# Flying Walls



## Shellie60062 (Aug 12, 2004)

Our school's musical this years was "Oliver!". And for those who know the play one of the scenes is in Fagin's Den. So to show this scene we build a wall, just pieces of 1X4 screwed together in a jamble, that we flew down when needed. One of the performances we had was for the junior highs in the area. And in one of the scenes where the wall was needed our backstage crew brought it down while there were people moving rolling staircases and such on stage...only one side of the wall got caught on one of the moving staircases. So it was all crooked but we had to go so our Student Stage Manager called the cue for lights up to go. 
Needless to say the director was not very pleased. While our SM was trying to find an non obvious way to get the wall off the staircase the director was running around backstage trying to find his own way. At the same time our SM sent a techie crawling under scenery the director sent one of the actors on stage to make it look like it was supposed to do that to lift the wall off. All the while our SM is telling all our backstage crew that he has it under control and that the director shouldn't do anything but they couldn't stop him. 
It all ended up fine since no one really complained that much.


----------



## zac850 (Aug 12, 2004)

Thats not good for the single fact that two people were trying to solve the same problem, and they were clearly not in communication. During a show the director should understand that he or she is done with the part of the show. It is now the SM's job to run the show, and the SM is in charge of any problems that come up. 

There could have been a problem if the actor drooped the set on the techie crawling around down there without knowing, or if the techie pushed the set onto the actor.

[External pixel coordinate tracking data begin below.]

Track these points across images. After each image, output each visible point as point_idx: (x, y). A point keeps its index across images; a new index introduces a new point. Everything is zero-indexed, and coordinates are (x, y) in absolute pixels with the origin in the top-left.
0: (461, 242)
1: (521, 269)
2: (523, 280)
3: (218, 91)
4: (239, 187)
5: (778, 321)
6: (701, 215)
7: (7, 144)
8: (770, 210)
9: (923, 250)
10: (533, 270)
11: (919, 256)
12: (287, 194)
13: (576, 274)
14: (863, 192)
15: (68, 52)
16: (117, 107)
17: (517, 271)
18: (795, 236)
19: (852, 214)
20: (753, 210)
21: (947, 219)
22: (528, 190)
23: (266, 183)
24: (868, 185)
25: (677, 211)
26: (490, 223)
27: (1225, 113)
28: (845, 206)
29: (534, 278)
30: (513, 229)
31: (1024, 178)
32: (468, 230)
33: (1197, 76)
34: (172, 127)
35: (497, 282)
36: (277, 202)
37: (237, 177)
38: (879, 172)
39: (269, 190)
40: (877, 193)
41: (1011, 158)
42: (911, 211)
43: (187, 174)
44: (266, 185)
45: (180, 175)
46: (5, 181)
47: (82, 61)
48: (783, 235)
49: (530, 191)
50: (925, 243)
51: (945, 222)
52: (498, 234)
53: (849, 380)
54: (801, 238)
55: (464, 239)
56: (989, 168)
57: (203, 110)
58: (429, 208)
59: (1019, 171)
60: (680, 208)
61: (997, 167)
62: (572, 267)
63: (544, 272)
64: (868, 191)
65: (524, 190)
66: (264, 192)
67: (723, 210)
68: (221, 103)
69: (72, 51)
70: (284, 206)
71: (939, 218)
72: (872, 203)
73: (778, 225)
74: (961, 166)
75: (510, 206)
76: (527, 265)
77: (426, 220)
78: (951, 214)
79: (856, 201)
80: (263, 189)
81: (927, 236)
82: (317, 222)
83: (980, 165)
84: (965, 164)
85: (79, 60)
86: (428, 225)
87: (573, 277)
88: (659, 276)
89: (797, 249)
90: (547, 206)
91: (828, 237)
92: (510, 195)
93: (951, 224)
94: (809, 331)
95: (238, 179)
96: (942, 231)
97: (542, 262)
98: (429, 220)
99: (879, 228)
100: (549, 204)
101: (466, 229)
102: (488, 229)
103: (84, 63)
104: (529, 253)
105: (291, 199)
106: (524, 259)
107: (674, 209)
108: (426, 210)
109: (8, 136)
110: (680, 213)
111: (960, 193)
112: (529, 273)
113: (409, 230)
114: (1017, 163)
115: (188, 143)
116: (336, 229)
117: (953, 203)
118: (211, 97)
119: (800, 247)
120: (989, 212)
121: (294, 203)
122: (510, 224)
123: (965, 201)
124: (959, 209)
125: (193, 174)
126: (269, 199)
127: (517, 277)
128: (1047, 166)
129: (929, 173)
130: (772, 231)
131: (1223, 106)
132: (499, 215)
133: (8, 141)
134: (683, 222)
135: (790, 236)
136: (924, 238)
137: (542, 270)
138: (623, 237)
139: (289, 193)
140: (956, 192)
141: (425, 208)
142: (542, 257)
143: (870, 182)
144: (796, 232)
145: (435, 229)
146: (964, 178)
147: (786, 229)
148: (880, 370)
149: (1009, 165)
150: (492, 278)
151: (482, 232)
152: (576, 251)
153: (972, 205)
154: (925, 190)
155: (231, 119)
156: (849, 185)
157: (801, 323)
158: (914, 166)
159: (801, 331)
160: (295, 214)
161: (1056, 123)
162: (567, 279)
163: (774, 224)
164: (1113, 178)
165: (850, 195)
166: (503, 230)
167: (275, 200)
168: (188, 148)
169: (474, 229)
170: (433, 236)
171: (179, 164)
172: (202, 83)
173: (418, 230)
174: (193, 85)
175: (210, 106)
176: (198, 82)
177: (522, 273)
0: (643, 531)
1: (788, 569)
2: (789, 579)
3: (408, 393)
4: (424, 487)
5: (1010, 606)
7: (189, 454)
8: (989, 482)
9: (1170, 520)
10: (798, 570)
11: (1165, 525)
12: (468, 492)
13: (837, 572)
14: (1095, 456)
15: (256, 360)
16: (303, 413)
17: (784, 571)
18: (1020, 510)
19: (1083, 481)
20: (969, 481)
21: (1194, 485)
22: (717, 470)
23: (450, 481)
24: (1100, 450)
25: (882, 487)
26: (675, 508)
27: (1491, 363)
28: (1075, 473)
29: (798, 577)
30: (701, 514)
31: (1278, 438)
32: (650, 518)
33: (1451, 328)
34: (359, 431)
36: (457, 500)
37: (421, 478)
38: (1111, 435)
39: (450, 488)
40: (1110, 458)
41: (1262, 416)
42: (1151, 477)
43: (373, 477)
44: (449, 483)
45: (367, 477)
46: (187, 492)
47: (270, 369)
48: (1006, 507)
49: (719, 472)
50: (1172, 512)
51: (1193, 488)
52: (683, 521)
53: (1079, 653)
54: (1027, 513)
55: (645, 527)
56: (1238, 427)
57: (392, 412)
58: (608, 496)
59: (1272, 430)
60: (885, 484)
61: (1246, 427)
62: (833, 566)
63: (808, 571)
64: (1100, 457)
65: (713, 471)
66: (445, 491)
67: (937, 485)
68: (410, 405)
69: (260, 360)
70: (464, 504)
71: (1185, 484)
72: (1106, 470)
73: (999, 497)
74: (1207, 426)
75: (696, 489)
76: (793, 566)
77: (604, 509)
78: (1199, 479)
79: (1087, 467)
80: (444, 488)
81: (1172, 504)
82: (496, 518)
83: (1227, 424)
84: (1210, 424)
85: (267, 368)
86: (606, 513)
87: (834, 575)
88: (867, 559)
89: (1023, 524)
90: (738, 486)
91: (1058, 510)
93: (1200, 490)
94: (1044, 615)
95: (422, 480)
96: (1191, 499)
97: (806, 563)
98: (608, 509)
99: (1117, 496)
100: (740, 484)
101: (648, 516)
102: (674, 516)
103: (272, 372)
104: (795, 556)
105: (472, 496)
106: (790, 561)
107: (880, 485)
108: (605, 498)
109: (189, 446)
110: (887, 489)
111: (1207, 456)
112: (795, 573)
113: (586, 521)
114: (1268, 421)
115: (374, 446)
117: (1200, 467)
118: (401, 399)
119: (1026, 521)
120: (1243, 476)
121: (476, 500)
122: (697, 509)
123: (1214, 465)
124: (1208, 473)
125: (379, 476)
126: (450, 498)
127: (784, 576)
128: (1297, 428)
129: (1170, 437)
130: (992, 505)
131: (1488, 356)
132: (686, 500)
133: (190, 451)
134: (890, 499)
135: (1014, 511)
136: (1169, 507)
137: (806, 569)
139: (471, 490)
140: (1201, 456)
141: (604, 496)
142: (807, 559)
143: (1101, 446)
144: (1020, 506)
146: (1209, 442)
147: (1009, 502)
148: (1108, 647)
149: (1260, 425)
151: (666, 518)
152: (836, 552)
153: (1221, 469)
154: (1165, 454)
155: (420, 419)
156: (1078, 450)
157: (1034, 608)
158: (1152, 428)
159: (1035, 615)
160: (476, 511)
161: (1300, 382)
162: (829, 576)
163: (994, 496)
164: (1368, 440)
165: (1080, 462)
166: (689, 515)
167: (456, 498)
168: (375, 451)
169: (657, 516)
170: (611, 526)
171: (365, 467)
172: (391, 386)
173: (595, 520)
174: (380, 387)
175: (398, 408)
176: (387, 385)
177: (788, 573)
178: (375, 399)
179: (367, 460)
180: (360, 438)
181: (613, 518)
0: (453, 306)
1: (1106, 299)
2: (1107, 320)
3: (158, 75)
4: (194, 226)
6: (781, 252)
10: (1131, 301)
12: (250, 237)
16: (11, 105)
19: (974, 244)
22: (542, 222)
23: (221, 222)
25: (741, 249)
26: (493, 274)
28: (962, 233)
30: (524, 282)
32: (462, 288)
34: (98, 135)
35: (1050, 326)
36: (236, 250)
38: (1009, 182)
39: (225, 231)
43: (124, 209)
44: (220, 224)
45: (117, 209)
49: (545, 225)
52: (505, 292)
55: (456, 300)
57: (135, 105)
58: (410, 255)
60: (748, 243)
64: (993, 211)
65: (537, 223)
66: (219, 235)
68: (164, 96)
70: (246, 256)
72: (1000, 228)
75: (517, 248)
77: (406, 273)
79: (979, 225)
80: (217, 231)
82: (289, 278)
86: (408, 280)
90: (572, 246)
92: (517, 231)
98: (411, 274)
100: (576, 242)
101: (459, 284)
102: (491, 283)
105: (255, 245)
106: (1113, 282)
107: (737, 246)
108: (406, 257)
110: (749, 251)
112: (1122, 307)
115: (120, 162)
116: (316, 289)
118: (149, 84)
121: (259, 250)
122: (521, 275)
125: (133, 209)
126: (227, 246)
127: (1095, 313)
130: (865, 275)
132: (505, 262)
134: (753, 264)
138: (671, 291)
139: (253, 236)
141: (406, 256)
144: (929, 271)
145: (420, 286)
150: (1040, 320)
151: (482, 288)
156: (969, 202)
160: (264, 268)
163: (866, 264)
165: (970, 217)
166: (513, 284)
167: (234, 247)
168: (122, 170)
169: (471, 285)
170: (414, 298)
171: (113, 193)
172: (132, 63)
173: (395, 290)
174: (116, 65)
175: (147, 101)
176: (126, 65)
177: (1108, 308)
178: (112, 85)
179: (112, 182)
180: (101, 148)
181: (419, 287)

However, its good that nothing happened.


----------



## lights11964 (Aug 12, 2004)

yes definatly comunication is key 

"Listen carefully to the instructions of the Director as to how he wants things done - then do it the right way. In the days of thy work, he will see thy wisdom, give himself the credit, and rejoice." - the techie bible


----------



## sallyj (Aug 13, 2004)

I can see both sides of this. *If *the director is/was a faculty member, he may have been worried that somebody would get hurt. If the "wacky wall" seemed to look like it wasn't stable, he may have felt the need to over ride the chain of command of the SM to the crew. 
Nonetheless, communication should have been the first order of the day, and he was wrong to have jumped in without telling anybody.
At least it turned out all right. :? 

SJM


----------



## Eboy87 (Aug 13, 2004)

Finaly, someone else who appreciates good literature. I guess this one also could apply here:

"Beware of actors when flying in walls, for they will stand and watch, and get crushed"- the Techie Bible

(so it doesn't apply, but it is good advice)


----------



## Shellie60062 (Aug 13, 2004)

our SM was telling backstage not to let the director do anything and that he had it under control but they really couldnt stop him. and then our SM took off his headset because "he wasn't the stage manager anymore" but shortly after put it back on.


----------



## ccfan213 (Aug 19, 2004)

i had almost the same thing happen a couple of years ago. i was flying the sets for that show, it was one of my first shows where i was really involved, before that i always took stupid jobs. anyway, the backdrop got caught on a moving arch that the runners forgot to remove. even though it was clearly the runner's fault because they knew the first thing to move was the arch so i could fly in the next backdrop i was freaking out. i thought that was bad until later on in the show a piece of scenery that was duct taped to the batten (dont even ask, it was cardboard and hard to mount any other way) fell off the batten while up in the fly space and half of the orphanage living room wall (the show was annie) fell onto the stage, appearing to the audience as if it fell out of the sky. for the remainder of the show we used half a set for that scene. im not even gunna get into all the problems with that show, but it was a 6th grade show, so problems were expected. im only talkin about the ones dealing with me


----------



## __WWW__ (Aug 29, 2004)

uhhh haha. we are gonna have to fly walls for our fall play, the witness for the prosecution!


----------